A mulher mora numa casa de apenas um cômodo na Comunidade dos Trilhos, espremida entre muros, que divide os bairros nobres Cocó e Aldeota. O "quartinho", herdado após um dos irmãos falecer, está sem água e energia elétrica por falta de pagamento há mais de um ano. Para cozinhar e armazenar os alimentos que pega, reparte com a vizinha.
'Quando uma não tem, a outra ajuda'
A vinte metros, em uma das portas laterais que dão acesso ao supermercado, funcionários observam a movimentação do grupo. Enquanto isso, um homem trajando roupa social, com crachá da empresa, fotografa a pichação no muro feita durante a madrugada.

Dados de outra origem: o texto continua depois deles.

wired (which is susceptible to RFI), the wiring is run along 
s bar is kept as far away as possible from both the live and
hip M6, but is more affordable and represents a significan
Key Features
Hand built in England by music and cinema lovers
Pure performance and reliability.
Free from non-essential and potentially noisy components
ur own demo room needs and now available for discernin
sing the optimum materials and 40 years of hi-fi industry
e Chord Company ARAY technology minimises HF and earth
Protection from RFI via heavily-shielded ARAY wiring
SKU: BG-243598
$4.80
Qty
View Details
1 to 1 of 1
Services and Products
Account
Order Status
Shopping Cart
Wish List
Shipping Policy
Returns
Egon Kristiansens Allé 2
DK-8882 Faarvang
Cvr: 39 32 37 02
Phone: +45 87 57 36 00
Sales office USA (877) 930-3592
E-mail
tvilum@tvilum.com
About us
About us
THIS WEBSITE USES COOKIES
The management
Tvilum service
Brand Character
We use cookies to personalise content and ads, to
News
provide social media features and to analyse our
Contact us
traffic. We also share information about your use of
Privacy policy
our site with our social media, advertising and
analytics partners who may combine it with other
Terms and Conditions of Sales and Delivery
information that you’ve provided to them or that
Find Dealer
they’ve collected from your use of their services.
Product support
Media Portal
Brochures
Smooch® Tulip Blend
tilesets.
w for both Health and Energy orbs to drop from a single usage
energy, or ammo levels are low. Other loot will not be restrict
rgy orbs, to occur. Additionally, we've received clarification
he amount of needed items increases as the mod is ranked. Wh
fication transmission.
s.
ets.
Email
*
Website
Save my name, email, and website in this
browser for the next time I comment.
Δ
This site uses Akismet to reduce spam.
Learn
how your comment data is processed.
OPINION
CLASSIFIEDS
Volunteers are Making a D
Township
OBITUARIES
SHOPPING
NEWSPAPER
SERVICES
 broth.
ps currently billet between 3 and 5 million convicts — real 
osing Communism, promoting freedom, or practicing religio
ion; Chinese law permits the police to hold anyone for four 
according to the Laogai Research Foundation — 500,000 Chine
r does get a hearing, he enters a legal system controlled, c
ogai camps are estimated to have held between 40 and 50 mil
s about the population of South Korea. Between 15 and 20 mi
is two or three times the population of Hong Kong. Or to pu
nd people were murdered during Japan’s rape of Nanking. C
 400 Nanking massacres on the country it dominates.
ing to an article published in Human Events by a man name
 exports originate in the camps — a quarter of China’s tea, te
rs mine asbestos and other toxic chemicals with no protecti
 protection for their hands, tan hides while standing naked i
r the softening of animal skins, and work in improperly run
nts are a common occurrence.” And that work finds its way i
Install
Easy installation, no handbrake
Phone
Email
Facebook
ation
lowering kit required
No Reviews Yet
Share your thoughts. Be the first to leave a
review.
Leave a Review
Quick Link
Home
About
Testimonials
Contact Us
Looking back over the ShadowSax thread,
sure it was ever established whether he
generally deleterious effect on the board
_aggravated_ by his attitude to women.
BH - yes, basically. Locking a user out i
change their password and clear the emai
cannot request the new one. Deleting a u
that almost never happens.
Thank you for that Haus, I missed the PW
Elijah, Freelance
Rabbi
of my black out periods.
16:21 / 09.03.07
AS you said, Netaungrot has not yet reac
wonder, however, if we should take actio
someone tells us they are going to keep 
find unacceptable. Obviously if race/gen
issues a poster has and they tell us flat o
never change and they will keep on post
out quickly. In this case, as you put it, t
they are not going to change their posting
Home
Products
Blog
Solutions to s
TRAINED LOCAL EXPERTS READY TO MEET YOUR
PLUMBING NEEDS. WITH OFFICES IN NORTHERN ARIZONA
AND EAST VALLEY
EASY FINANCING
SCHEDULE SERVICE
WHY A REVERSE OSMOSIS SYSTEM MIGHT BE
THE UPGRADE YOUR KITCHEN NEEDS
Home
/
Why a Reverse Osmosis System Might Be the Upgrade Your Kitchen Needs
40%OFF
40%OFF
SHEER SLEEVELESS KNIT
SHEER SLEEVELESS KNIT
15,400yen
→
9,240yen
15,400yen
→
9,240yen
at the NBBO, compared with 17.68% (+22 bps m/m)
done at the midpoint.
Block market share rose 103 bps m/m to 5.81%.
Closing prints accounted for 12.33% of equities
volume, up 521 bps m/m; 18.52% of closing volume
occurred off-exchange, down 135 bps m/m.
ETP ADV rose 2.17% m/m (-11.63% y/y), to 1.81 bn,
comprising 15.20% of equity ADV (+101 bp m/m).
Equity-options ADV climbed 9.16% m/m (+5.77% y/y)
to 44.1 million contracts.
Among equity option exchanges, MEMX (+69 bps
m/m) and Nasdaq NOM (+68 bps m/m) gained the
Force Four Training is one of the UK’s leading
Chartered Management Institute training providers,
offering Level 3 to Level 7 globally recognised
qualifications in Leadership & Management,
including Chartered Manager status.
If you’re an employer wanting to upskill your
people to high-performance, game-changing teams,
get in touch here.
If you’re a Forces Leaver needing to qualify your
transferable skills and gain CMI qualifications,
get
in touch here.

Uma Land Rover Discovery para enquanto Antônia Anice, 64, e Maria Luzanira, 62, atravessam a rua em passos lentos, uma segurando no braço da outra, em direção à calçada. Em agosto, Anice sofreu um acidente enquanto recolhia comida do lixo. A queda foi tão violenta que a levou a um infarto. Foi socorrida por Sandra, que a acompanhou até o Hospital do Coração de Messejana, onde Anice ficou por um mês.
Anice e Luzanira são vizinhas. Moram no mesmo beco na Comunidade dos Trilhos. As duas têm em comum a solidão. A primeira sente falta do filho que foi morar em Manaus. A outra ainda não superou a perda recente dos pais e do único irmão. A proximidade entre as amigas também serve para superar a fome. "Quando uma não tem, a outra ajuda e, assim, vai levando a vida", explica Luzanira.
Luzanira acredita que a ida das duas ao depósito de lixo do supermercado ocorrerá mais vezes por semana. Vivendo com apenas R$ 90 e R$ 150 do programa Bolsa Família, respectivamente, a renda não será suficiente para a compra dos remédios de que necessitam. "Ela tem esse problema e eu convivo com a catarata. Não tem [remédio] no posto. Não vai sobrar para comer."